Сашка Сиренко лежал неподалеку от Дробота, заложив руки под голову и согнув в колене правую, особенно уставшую и потому нывшую ногу — сержант опять отрабатывал с ним приемы борьбы. Он смотрел в высокое зеленовато-розовое небо, думал о том, что снова пришло лето, что живет он теперь далеко от родных мест, а конца войне не предвидится. Он вспоминал завод, который, как писал отец, понемногу восстанавливают, вспоминал почти не тронутый разрушениями освобожденный город, но видел почему-то добродушное, будто домашнее Азовское море. Ему вдруг стало очень грустно оттого, что он может не увидеть ни этого моря, ни своего зеленого городка, ни товарищей. Нет, он не собирался отказываться от боевого задания, на которое почти что напросился, он не сетовал на военную судьбу — в конце концов, он сам ее выбрал и мог только радоваться, что она сложилась в общем-то удачно. Просто ему было грустно.

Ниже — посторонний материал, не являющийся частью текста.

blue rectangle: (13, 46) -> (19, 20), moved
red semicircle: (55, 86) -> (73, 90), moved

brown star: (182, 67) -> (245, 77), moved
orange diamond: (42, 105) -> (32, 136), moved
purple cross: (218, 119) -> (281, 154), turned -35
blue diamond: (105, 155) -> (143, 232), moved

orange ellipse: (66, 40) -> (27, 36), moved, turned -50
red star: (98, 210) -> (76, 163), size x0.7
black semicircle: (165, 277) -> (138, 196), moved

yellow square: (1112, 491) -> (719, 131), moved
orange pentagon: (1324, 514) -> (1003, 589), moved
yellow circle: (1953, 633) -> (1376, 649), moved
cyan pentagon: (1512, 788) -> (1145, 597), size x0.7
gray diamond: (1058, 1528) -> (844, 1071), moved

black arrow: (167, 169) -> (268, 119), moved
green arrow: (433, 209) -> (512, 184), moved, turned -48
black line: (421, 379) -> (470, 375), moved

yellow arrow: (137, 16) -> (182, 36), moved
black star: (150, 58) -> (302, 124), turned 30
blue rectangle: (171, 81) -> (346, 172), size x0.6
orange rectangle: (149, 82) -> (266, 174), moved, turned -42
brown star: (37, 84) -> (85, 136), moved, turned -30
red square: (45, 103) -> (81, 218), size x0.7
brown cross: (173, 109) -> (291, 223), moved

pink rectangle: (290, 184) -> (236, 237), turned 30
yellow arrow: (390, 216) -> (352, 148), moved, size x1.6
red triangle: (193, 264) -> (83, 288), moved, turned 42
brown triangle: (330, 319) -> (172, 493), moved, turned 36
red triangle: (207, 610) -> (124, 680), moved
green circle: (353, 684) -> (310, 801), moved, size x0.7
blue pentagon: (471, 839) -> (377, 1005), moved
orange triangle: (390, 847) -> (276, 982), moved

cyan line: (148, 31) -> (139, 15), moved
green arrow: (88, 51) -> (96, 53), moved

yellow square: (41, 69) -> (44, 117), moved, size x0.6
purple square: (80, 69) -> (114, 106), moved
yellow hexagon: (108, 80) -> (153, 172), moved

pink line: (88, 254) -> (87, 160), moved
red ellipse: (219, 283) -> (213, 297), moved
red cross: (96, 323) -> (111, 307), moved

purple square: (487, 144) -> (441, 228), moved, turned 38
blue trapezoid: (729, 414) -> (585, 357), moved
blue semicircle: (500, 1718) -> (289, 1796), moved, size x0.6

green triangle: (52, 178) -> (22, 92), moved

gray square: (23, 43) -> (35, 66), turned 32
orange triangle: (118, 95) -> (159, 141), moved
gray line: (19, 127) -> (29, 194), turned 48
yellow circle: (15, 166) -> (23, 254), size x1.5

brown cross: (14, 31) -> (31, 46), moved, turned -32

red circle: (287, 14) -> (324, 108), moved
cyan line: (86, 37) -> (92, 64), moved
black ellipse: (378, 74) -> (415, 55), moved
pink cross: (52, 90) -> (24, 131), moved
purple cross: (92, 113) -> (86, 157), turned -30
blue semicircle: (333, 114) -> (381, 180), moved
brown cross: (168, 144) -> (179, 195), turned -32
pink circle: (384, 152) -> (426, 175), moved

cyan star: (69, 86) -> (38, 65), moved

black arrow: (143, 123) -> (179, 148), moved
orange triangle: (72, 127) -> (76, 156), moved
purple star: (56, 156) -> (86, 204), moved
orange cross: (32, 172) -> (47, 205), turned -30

Отдаваясь этой грусти и чуть жалея себя, он поймал себя на том, что море исчезло и что он слушает соловья. Птица щелкала, свистела и перекатывала какие-то особенные звуки, и Сашка понял, что соловья он слышит в первый раз. Раньше он слышал, как бьют перепела, раз видел гордые шеи дудаков, сам держал щеглов, но никогда не слышал соловьев. А теперь соловей пел запросто, смело, и издали ему отвечал второй, тоже еще примеривающийся и постепенно входящий в силу. И было это так красиво и необычно, что спирало дыхание.
— Слышь, Сашко, — подвинулся к Сиренко Валерий, — эти солисты в наших краях почему-то не появляются. Я только читал о них, но никогда не слышал.
Сашка устало махнул рукой: «Замолчи» — и снова торопливо подложил ее под голову. Перед глазами опять встало море и дальний, еле заметный степной берег.
— Аж не верится, что такое может быть в жизни, — выдохнул он.
Валерий не засмеялся, он серьезно посмотрел на Дробота, и тот понял Хворостовина. Пряча смущенную улыбку, протянул:
— А вот у нас соловьев нет…
— Вы сами-то, сержант, откуда? — спросил Хворостовин, и тут только Сашка вспомнил, что Дробот никогда не рассказывал о себе, никогда не говорил, откуда он и что делал до армии. Теперь он с острым вниманием прислушивался, гадая, ответит сержант или нет. Но, видно, и сержантское сердце было тронуто и вечером, и соловьем, потому что ответил он мягко, едва приметно улыбаясь:
— Из Забайкалья.
— То-то, я смотрю, скуластый. — И, прослушав очередное соловьиное коленце, Валерий уточнил: — Геройское у нас трио собралось — казачье. Ну а что после войны собираетесь делать?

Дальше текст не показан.